• Required action a: Summarize the Kota Kinabalu passage in two sentences.

You travel to Kota Kinabalu, not to shop or splurge, but to see the natural sights. Kota Kinabalu is named after Mount Kinabalu, the highest mountain (13,435 feet or 4,095 meters above sea level) in the whole Malay Archipelago, which overlooks the city from 80 kilometers away. In fact, Mount Kinabalu National Park is a UNESCO World Heritage site, and one of the city’s major tourist draws. Physically-fit visitors can climb all the way to the top of Low’s Peak without special mountain climbing gear or skills, using a “trek and scramble” trail with guide ropes in certain sections. Due to its height, temperatures on Mount Kinabalu can range from 25 degrees Celsius to near freezing, despite the year-round warm climate (22 to 32 degrees Celsius) of the areas surrounding it.

If you don’t like a mountain hike, check out the Kota Kinabalu’s other main attractions: There’s Tanjung Aru Beach just 10 minutes away from the city center, where the locals flock to for its food stalls and bars. For more unspoiled views, travel to the northern coast of Kota Kinabalu to see the Lagoon Park at Karambunai, Dalit Beach, the Mengkabong River’s water village, and the seafood restaurants along the Salut River. The Kokol Hills in Menggatal are still undeveloped and offer good views of Kota Kinabalu. You can also visit the Lok Kawi Wildlife Park south of Kota Kinabalu, Tun Fuad Park at the boundary between the city and the hill jungles of Crocker Range, or the Kota Kinabalu Wetland Centre’s 24-hectare mangrove conservation area.

Don’t overlook the sea around Kota Kinabalu, either. If you dive or snorkel, see the Gaya underwater wreck within the five-island Tunku Abdul Rahman Marine Park, Mayne Rock, Palau Tiga, or Usukan Bay north of Kota Kinabalu. For deep-sea fishing, you can travel with deep-sea operators-for hire from the Kota Kinabalu Central Market’s jetty. To see real seaside village life, travel to the traditional stilt villages along the city’s coastline.

For a cheap Kota Kinabalu vacation, there are plenty of budget accommodations in the city, from Borneo Backpackers, to Globetrotters Lodge. But if you insist on splurging, make your vacation at the Shangri-La Ria Resort or the Shangri-La Tanjung Aru Resort.

• Entries provided:
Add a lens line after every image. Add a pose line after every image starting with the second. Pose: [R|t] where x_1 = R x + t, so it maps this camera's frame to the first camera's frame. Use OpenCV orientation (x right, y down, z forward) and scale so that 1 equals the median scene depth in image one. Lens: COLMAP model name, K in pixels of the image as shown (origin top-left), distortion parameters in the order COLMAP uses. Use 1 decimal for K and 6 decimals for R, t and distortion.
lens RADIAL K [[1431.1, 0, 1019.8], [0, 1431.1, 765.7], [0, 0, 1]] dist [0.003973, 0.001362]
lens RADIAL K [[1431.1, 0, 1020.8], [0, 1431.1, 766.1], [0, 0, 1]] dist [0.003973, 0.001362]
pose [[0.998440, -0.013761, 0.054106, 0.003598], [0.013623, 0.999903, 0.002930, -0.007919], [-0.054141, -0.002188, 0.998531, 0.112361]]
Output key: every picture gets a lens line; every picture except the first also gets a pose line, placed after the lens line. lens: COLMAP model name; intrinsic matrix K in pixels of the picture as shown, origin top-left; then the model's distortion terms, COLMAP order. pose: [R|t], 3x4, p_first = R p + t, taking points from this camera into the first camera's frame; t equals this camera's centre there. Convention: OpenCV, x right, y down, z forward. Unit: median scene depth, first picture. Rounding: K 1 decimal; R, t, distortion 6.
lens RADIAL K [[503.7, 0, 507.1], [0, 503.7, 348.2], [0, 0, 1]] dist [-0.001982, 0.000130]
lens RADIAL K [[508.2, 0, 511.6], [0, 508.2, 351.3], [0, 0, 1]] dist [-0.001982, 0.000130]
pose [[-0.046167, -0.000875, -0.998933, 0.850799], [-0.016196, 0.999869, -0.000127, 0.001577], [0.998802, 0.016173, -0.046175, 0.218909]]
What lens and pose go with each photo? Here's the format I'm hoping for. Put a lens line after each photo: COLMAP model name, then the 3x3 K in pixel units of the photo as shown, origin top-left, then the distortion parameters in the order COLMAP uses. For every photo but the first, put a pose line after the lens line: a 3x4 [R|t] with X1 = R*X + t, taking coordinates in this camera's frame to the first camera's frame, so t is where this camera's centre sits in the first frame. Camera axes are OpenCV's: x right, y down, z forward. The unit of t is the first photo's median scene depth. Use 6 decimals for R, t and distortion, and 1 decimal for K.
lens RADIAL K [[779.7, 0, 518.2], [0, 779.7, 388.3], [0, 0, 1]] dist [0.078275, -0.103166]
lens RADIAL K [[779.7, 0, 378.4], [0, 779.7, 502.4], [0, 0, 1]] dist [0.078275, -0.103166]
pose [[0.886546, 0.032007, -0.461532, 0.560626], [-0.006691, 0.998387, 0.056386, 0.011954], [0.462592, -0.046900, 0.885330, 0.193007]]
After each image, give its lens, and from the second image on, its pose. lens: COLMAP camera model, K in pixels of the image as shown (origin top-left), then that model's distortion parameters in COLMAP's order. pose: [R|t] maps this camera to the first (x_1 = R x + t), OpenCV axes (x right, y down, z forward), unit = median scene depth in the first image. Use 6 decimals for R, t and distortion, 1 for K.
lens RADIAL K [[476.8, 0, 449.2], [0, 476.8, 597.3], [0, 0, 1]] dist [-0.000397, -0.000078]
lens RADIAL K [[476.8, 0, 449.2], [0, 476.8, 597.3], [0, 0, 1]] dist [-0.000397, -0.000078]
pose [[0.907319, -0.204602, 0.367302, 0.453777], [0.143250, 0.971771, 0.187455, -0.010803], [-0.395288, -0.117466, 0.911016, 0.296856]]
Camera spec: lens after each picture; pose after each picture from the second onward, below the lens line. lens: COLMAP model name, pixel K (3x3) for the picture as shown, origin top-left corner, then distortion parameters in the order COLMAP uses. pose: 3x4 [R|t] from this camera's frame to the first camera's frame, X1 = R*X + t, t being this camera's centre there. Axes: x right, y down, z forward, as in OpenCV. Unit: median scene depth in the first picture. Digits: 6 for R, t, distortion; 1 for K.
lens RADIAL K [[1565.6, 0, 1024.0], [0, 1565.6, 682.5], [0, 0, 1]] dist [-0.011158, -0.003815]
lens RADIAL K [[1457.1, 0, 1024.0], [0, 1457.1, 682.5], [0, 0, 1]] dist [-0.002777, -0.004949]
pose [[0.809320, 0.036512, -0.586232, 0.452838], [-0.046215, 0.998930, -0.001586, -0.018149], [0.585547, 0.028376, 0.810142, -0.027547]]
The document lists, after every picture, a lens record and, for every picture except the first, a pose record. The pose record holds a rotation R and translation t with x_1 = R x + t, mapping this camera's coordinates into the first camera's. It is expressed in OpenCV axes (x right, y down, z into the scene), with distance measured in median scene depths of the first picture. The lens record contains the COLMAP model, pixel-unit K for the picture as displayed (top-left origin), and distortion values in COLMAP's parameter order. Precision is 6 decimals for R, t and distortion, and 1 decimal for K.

• Required action b: Reproduce the rows verbatim, starting at the first line of the rows and ending with the line that contains "0.016173, -0.046175, 0.218909]]", both lines included.

• Answer a: Kota Kinabalu draws visitors mainly for its natural sights, above all Mount Kinabalu, whose national park is a UNESCO World Heritage site and whose summit at Low's Peak fit visitors can reach without special climbing gear. The city also offers beaches, parks, a wildlife park, a mangrove conservation area, dive and snorkel sites, deep-sea fishing, coastal stilt villages, and lodging that ranges from budget backpacker places to Shangri-La resorts.

• Answer b:
Add a lens line after every image. Add a pose line after every image starting with the second. Pose: [R|t] where x_1 = R x + t, so it maps this camera's frame to the first camera's frame. Use OpenCV orientation (x right, y down, z forward) and scale so that 1 equals the median scene depth in image one. Lens: COLMAP model name, K in pixels of the image as shown (origin top-left), distortion parameters in the order COLMAP uses. Use 1 decimal for K and 6 decimals for R, t and distortion.
lens RADIAL K [[1431.1, 0, 1019.8], [0, 1431.1, 765.7], [0, 0, 1]] dist [0.003973, 0.001362]
lens RADIAL K [[1431.1, 0, 1020.8], [0, 1431.1, 766.1], [0, 0, 1]] dist [0.003973, 0.001362]
pose [[0.998440, -0.013761, 0.054106, 0.003598], [0.013623, 0.999903, 0.002930, -0.007919], [-0.054141, -0.002188, 0.998531, 0.112361]]
Output key: every picture gets a lens line; every picture except the first also gets a pose line, placed after the lens line. lens: COLMAP model name; intrinsic matrix K in pixels of the picture as shown, origin top-left; then the model's distortion terms, COLMAP order. pose: [R|t], 3x4, p_first = R p + t, taking points from this camera into the first camera's frame; t equals this camera's centre there. Convention: OpenCV, x right, y down, z forward. Unit: median scene depth, first picture. Rounding: K 1 decimal; R, t, distortion 6.
lens RADIAL K [[503.7, 0, 507.1], [0, 503.7, 348.2], [0, 0, 1]] dist [-0.001982, 0.000130]
lens RADIAL K [[508.2, 0, 511.6], [0, 508.2, 351.3], [0, 0, 1]] dist [-0.001982, 0.000130]
pose [[-0.046167, -0.000875, -0.998933, 0.850799], [-0.016196, 0.999869, -0.000127, 0.001577], [0.998802, 0.016173, -0.046175, 0.218909]]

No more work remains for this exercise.